= Work to complete =
Copy, from the material below, each line where "testinden" shows up.

= Data listing =
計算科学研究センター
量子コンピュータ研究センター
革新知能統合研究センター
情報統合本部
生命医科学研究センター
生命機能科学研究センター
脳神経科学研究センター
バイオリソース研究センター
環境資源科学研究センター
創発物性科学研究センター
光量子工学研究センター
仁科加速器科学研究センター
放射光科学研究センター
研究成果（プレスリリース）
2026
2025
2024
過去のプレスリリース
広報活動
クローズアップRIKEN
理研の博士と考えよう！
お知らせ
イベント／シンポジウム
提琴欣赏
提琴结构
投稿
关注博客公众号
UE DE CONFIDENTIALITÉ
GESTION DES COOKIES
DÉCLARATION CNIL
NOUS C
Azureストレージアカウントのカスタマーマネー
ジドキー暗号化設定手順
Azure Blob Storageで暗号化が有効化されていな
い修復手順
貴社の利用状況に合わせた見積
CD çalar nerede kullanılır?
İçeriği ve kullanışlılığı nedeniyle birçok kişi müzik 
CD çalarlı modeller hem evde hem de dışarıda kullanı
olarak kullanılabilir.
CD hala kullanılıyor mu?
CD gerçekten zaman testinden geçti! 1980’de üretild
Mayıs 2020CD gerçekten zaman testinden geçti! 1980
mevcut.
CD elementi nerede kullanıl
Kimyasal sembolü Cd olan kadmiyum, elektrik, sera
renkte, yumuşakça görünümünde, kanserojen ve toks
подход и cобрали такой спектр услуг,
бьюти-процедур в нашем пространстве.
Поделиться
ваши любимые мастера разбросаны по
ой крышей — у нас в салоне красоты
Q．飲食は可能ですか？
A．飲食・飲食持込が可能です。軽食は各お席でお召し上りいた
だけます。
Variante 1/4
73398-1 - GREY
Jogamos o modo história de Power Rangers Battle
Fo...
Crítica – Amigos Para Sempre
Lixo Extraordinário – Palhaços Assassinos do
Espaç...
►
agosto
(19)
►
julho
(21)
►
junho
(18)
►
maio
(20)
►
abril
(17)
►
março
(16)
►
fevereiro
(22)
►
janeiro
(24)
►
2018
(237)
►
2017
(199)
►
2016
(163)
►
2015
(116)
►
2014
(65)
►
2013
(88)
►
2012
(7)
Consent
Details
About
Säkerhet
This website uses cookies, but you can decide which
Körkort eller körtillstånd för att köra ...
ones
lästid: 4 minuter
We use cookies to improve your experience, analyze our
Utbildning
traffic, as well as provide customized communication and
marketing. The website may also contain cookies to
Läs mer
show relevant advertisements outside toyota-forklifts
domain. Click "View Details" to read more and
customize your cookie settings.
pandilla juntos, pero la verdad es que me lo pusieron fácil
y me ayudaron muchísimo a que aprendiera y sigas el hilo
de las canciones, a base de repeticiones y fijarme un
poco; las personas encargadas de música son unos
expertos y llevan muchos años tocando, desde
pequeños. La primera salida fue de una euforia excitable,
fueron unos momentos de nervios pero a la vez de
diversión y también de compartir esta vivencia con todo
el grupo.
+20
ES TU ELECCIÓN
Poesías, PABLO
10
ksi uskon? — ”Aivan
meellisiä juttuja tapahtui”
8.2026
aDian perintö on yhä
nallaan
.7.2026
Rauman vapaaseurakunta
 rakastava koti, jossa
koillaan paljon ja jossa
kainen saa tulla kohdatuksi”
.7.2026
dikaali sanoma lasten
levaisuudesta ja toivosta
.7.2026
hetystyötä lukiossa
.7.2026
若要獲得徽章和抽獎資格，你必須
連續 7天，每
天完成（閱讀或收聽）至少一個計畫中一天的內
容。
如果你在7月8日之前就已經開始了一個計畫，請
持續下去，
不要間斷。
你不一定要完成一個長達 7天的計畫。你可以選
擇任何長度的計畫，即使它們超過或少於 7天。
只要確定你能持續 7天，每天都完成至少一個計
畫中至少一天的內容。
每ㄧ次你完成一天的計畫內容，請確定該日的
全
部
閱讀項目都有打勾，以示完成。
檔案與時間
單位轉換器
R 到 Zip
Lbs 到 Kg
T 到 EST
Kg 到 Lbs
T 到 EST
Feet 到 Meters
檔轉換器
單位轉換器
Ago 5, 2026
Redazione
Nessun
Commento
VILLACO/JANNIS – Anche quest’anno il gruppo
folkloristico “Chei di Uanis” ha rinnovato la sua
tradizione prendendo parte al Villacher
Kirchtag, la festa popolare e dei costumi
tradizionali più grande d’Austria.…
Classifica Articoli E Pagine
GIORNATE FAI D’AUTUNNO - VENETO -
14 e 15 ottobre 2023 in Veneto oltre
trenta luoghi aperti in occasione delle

= Response area =
CD gerçekten zaman testinden geçti! 1980’de üretild
Mayıs 2020CD gerçekten zaman testinden geçti! 1980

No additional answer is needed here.